There’s another reason why the credit card companies might opt to kill a quality account rather than a problematic one. Those who are carrying substantial balances and who occasionally pay less make more money for the card issuers than do those who rarely use their available credit. A shaky account may actually produce more income for the banks in the long run than a responsibly managed low use account.
It’s not about whether there’s a real risk to those banks, it’s about the bottom line numbers.
The notification laws in the US for account regulations don’t provide much help. Many cards are canceled before consumers actually receive or discover notice of the cancellations. That can lead to some uncomfortable and embarrassing moments at checkout stands. The laws governing who the companies may cancel are not particularly tight. One individual who had an account in good standing for years and whose only bad mark on her credit history was one late car payment several years earlier found that the card company used that trivial event as an excuse to close the account.
However, there are situations when account closure is legally problematic for credit card companies. The notification rules, no matter how weak they might be, must be followed. Additionally, no bank can close an account on the basis of discriminatory motives.
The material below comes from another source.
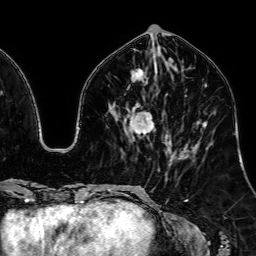
Breast MRI, one axial slice. Slice 29 of 64 in the series (ordered by position). Cropped to one breast. Dynamic contrast-enhanced series, time point 2 of 7 at this slice position (early post-contrast). 1.5 T. TE 2.6 ms, TR 5.2 ms. 2.5 mm slice thickness. 256 × 256 image matrix. Female patient.
Outlined on this slice (semi-automatic segmentation, software-assisted and operator-edited):
- enhancing-tissue mask used for the functional tumour volume (all voxels passing the contrast-enhancement thresholds inside the analysis volume; usually the tumour): bounding box [x1, y1, x2, y2] px = [134, 69, 153, 133]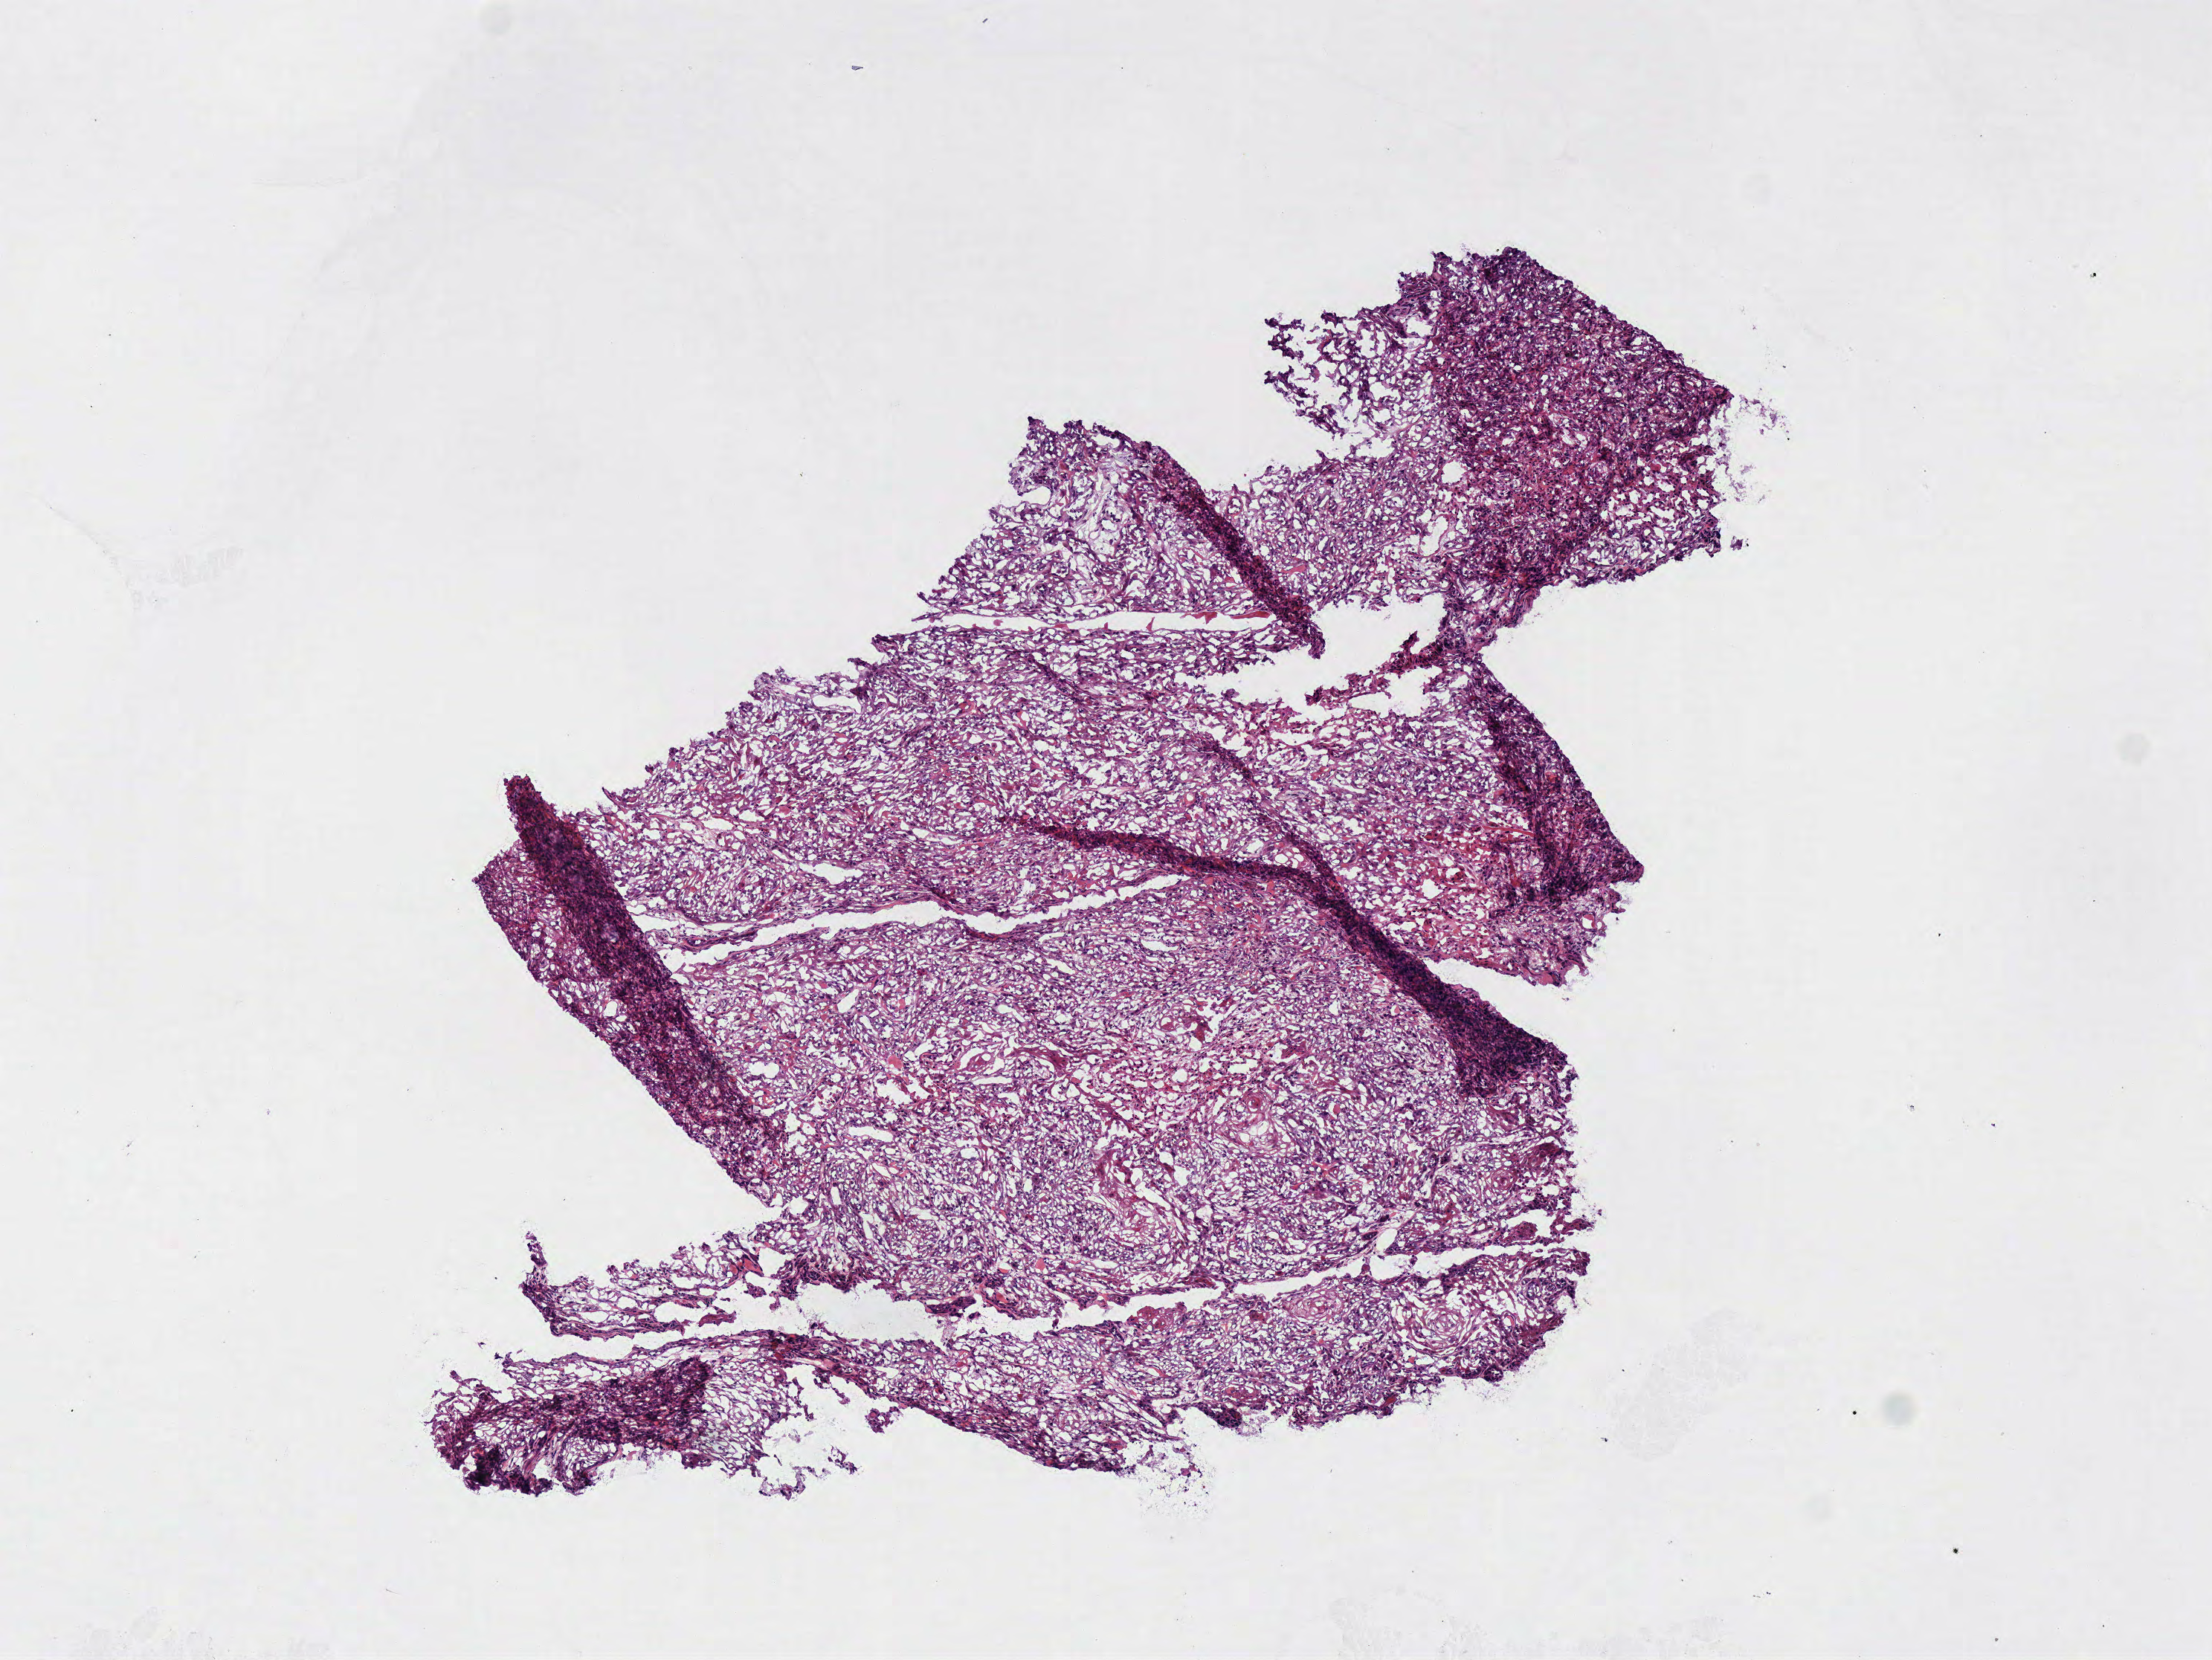
Whole-slide histology image, H&E-stained — whole scanned area (about 5.9 x 4.4 mm) shown as a low-resolution overview. Frozen section from the top of the tissue portion. Sample: primary tumour, head and neck. Patient: male, age at initial diagnosis 26 years. Histologic grade: G2 (moderately differentiated). Composition of this section per pathologist review: tumour cells 95%, tumour nuclei 85%, normal cells 0%, stromal cells 5%, necrosis 0%.
Histologic diagnosis: Squamous cell carcinoma, NOS (tongue, NOS). Lymph nodes positive (case pathology): 2 of 55 examined. TNM: T2 N2b. AJCC pathologic stage: IVA (7th edition).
Those who feel their accounts have been inappropriately shut down may seek appropriate redress through the Federal Trade Commission in the US. In most cases, though, the card issuer will be able to point to a justification that will clear the low hurdle set by current regulatory schemes.
If you thought the only people at risk of losing a credit card account were the scofflaws and ne’ever-do-wells who failed to pay their bills in a timely fashion and who carried balances disproportionate to their income levels, think again. Today, credit card companies are closing what most of us would think of as extremely safe accounts.